THE EXERCISE: Convert each line of the items below into a JSON list of strings, one string per line, omitting blank lines and the pictures.

(Data listing)
»»

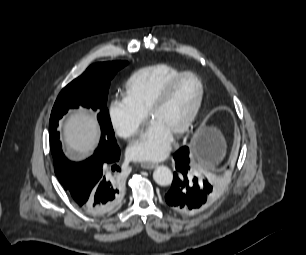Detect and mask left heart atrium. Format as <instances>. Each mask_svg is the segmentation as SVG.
<instances>
[{
  "instance_id": "39dd6f15",
  "label": "left heart atrium",
  "mask_w": 306,
  "mask_h": 255,
  "mask_svg": "<svg viewBox=\"0 0 306 255\" xmlns=\"http://www.w3.org/2000/svg\"><path fill=\"white\" fill-rule=\"evenodd\" d=\"M174 135L156 122H151L143 136L128 148V155L138 161H158L171 150Z\"/></svg>"
}]
</instances>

««

SOLUTION:
[
  "Detect and mask left heart atrium. Format as <instances>. Each mask_svg is the segmentation as SVG.",
  "<instances>",
  "[{",
  "  \"instance_id\": \"39dd6f15\",",
  "  \"label\": \"left heart atrium\",",
  "  \"mask_w\": 306,",
  "  \"mask_h\": 255,",
  "  \"mask_svg\": \"<svg viewBox=\\\"0 0 306 255\\\" xmlns=\\\"http://www.w3.org/2000/svg\\\"><path fill=\\\"white\\\" fill-rule=\\\"evenodd\\\" d=\\\"M174 135L156 122H151L143 136L128 148V155L138 161H158L171 150Z\\\"/></svg>\"",
  "}]",
  "</instances>"
]